Extracted entries below:
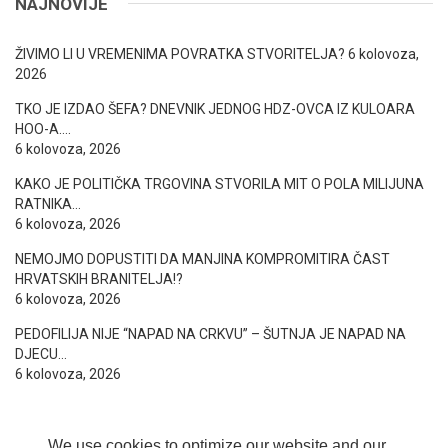
NAJNOVIJE
ŽIVIMO LI U VREMENIMA POVRATKA STVORITELJA?
6 kolovoza,
2026
TKO JE IZDAO ŠEFA? DNEVNIK JEDNOG HDZ-OVCA IZ KULOARA
HOO-A….
6 kolovoza, 2026
KAKO JE POLITIČKA TRGOVINA STVORILA MIT O POLA MILIJUNA
RATNIKA…
6 kolovoza, 2026
NEMOJMO DOPUSTITI DA MANJINA KOMPROMITIRA ČAST
HRVATSKIH BRANITELJA!?
6 kolovoza, 2026
PEDOFILIJA NIJE “NAPAD NA CRKVU” – ŠUTNJA JE NAPAD NA
DJECU…
6 kolovoza, 2026
We use cookies to optimize our website and our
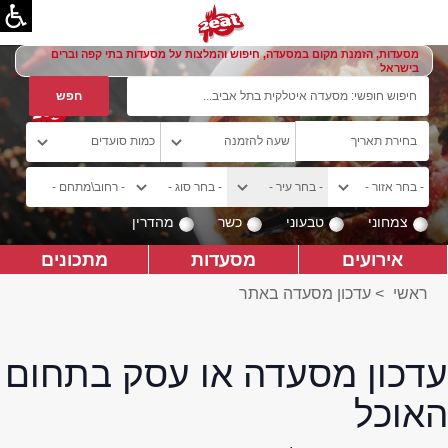
מסעדות, הזמנת מקום במסעדה, חיפוש והמלצות על מסעדות בתי קפה וברים
בישראל
צמחוני
טבעוני
כשר
מהדרין
אירועים
מסעדות
מתכונים
ראשי
>
עדכון מסעדה באתר
עדכון מסעדה או עסק בתחום
האוכל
End of Extracted entries.
Description of the task -
Print, exactly and only, the lines running from the line with "NEMOJMO DOPUSTITI DA" through the last line of the data, including both. Skip any picture.

Answer box -
NEMOJMO DOPUSTITI DA MANJINA KOMPROMITIRA ČAST
HRVATSKIH BRANITELJA!?
6 kolovoza, 2026
PEDOFILIJA NIJE “NAPAD NA CRKVU” – ŠUTNJA JE NAPAD NA
DJECU…
6 kolovoza, 2026
We use cookies to optimize our website and our
מסעדות, הזמנת מקום במסעדה, חיפוש והמלצות על מסעדות בתי קפה וברים
בישראל
צמחוני
טבעוני
כשר
מהדרין
אירועים
מסעדות
מתכונים
ראשי
>
עדכון מסעדה באתר
עדכון מסעדה או עסק בתחום
האוכל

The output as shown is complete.